Each summer we depend on our air conditioner to keep our home's temperature at a livable level – otherwise it would be 100°+ in the house, and darned uncomfortable. We have a completely conventional air conditioner (for the U.S.): a standard electric unit that depends on the evaporation and condensation of a synthetic refrigerant. It works great, and keeps our house at a very comfortable temperature – but it costs a small fortune to run. Surely there must be a better way!
And there is.
In any dry part of the country (and we certainly qualify for that!), evaporative cooling is a technology that costs much less for any given cooling capacity. This technology (which comes in several forms) leverages a simple fact about water: it absorbs a lot of heat (2272 Joules) for each gram of water evaporated. Our air conditioner is a “five ton” unit (60,000 BTU/hour). To provide an equivalent amount of cooling, we'd need to evaporate water at the rate of about 7.4 gallons per hour.
Two forms of evaporative cooling are common in homes in certain areas of the U.S.: misting systems and “swamp coolers”. Misting systems force water at high pressure through tiny holes, creating extremely fine droplets that evaporate almost immediately, cooling down the air around them. Many people in Arizona, New Mexico, and other places use misting systems to cool their patios. There are a few of these in the San Diego area, but they are not common. Swamp coolers work by blowing air through a porous pad that is kept wet, usually by rolling the pad continuously through a tub of water. The air is then routed into the home, directly cooling the house. These systems are common in some areas (again, in Arizona and New Mexico), but they have one big drawback: they raise the humidity in the house to undesirably high levels.
The third form of evaporative cooling technology isn't found (to my knowledge) in homes at all, though it is quite common in industrial buildings. This is the “forced-draft cooling tower”, which works by forcing air over droplets of water to cool the water. A conventional heat exchanger then runs a separate loop (of refrigerant or chilled water) to heat exchangers in the building being cooled. These cooling tower system are slightly less efficient than swamp coolers (as there are some thermal losses in the heat exchanger loop), but they have the great advantage of not humidifying the air in the building being cooled. The only reason I can think of that these are not used for homes is that they are relatively complex pieces of machinery. A small capacity cooling tower is just as complex as a large one, and would probably be much more expensive to build than a small capacity refrigerant-based air conditioner. But much cheaper to run!

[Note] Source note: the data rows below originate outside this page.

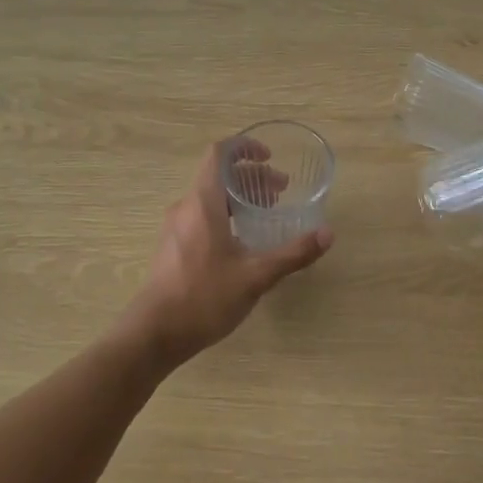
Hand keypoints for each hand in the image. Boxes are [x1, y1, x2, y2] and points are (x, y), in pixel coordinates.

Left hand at [125, 139, 332, 364]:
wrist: (154, 334)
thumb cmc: (204, 297)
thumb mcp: (256, 276)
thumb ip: (293, 253)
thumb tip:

To cool our home on a typical summer day, I estimate that we'd have to evaporate about 40 gallons of water. I'm exploring the notion of building my own cooling tower to replace our conventional system. The basic engineering challenge is to create enough droplets, with air blowing over them, to evaporate water at the required rate of 7.4 gallons/hour; I've not yet found any reference that would help me design this. The rest of it is very straightforward, basically just plumbing.
Any “evaporation engineers” out there?